Streetcars in Vienna are blessedly quiet. The machines—brand new, high-tech plastic platforms—announce themselves on approach with only a slight electric hum. I now react to their high pitch with the same short sprints I used to make to catch the lumbering College streetcar in Toronto.
 
Riders of streetcars in Vienna are blessedly quiet. This is familiar to a Canadian whose politeness extends to a stranger’s personal sonic space. There is the gentle murmur of cell-phone conversations in foreign languages; there are giggles from drunk teenagers. Otherwise, all is as silent as a church as the station stop is intoned by the gentle, automated priestess on the intercom. We are reminded in formal language to yield our seats to those in need; a chime ushers the faithful through the doors, which close with a futuristic hiss.
 
The blessed quiet on streetcars in Vienna is my solace. I ride when I am in pain, and need my body to be moved; I ride when I need a ritual to compartmentalize the slamming, full-body ache of fibromyalgia. My pain sounds like Steve Reich’s Music for 18: it is lush and constant and throbbing; it envelops and heightens my senses. Streetcars, chronic pain, and minimalism all derive their beauty from consistency: the dependability of sensations becomes companionship.
 
The blessedly quiet riders of streetcars in Vienna respond with silent alarm if someone breaks our vow of silence. We shift our knees away from the noise. The first few times I heard The Boy With Tourette’s Syndrome, his wildly unpredictable sounds jangled me, interrupting my meditation; the jagged, aggressive extroversion of his affliction offended the holy space of my internal suffering. I shifted my knees.
 
But the third time I rode with The Boy, he recognized me as a fellow Friday-night regular at services at the Church of Blessed Riders of Streetcars in Vienna (parish of the Number 43 to Neuwaldegg).
 
“Servus!” he called out through the blessed quiet, and then “brrrrrrr WHOOOOP! clack brrrrrrrrrr.” Surprised out of my German vocabulary, I silently sat down behind him in the otherwise empty streetcar. He asked me the time, he asked me something else with words I don’t yet understand, he pointed out the cathedral we were passing. In between words, above the recitation of station names, there was the virtuosic singing of his tics: great long, joyous whoops; mechanical clicking and whirring; a buzz; a wet sound with his lips.

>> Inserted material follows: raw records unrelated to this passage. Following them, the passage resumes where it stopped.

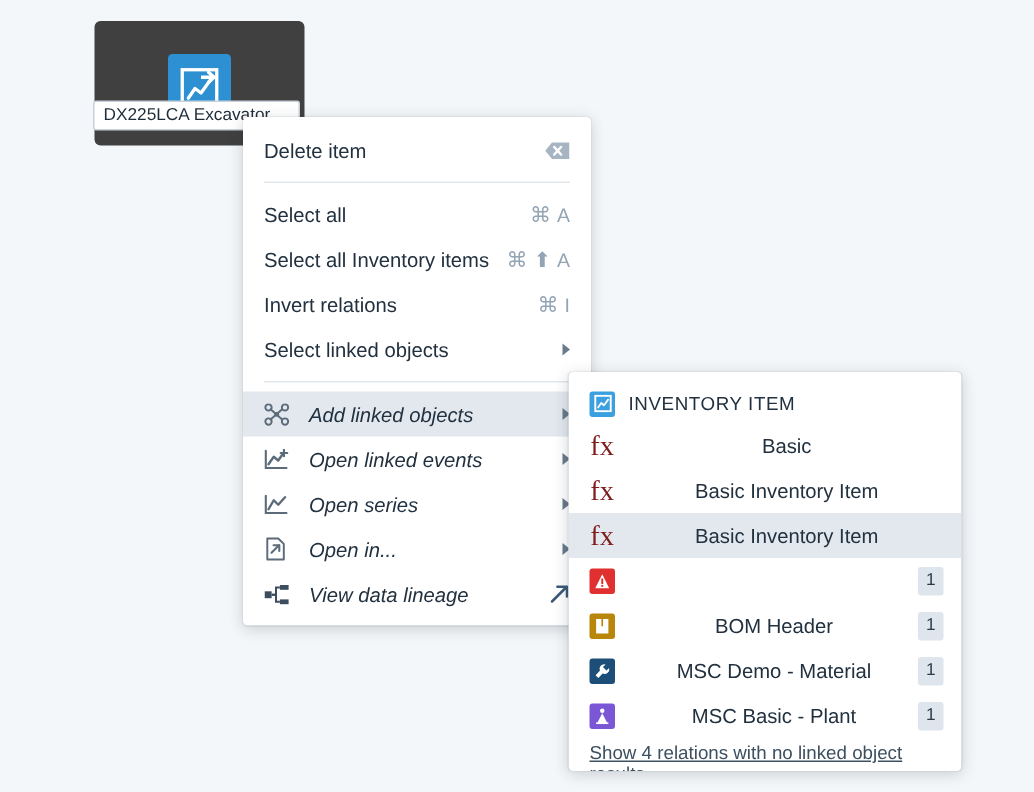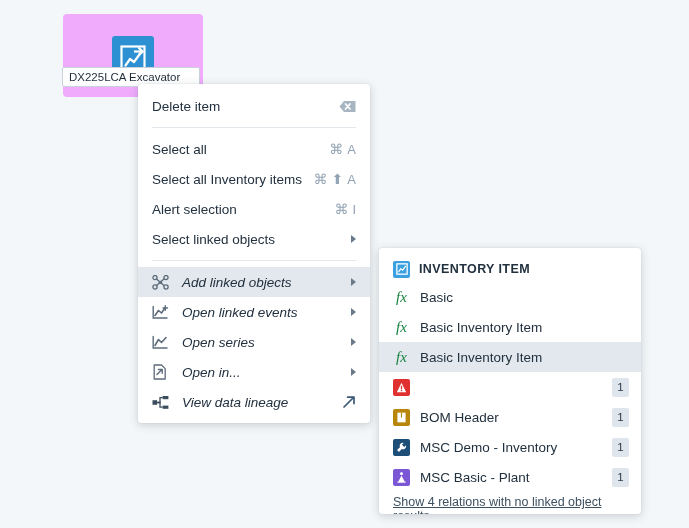--- a/index.html
+++ b/index.html
@@ -17,7 +17,7 @@
   .desk-item {
     position: absolute; left: 63px; top: 14px;
     width: 140px; height: 83px;
-    background: #f0abfc; border-radius: 4px;
+    background: #404040; border-radius: 4px;
   }
   .desk-icon {
     position: absolute; left: 49px; top: 22px;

Constant sound, but varied, shifting abruptly in fascinating circles. I wanted to ask him if I could record him, but could not remember the verb for “to record,” or felt myself too polite to interrupt, or felt vulnerable at having been detected. I hoped my limited small talk was adequate companionship. “Steigen Sie hier aus?” he finally asked me, as the priestess announced my stop. Yes, I told him, and bade him goodnight with a formal valediction, one of two that I have learned.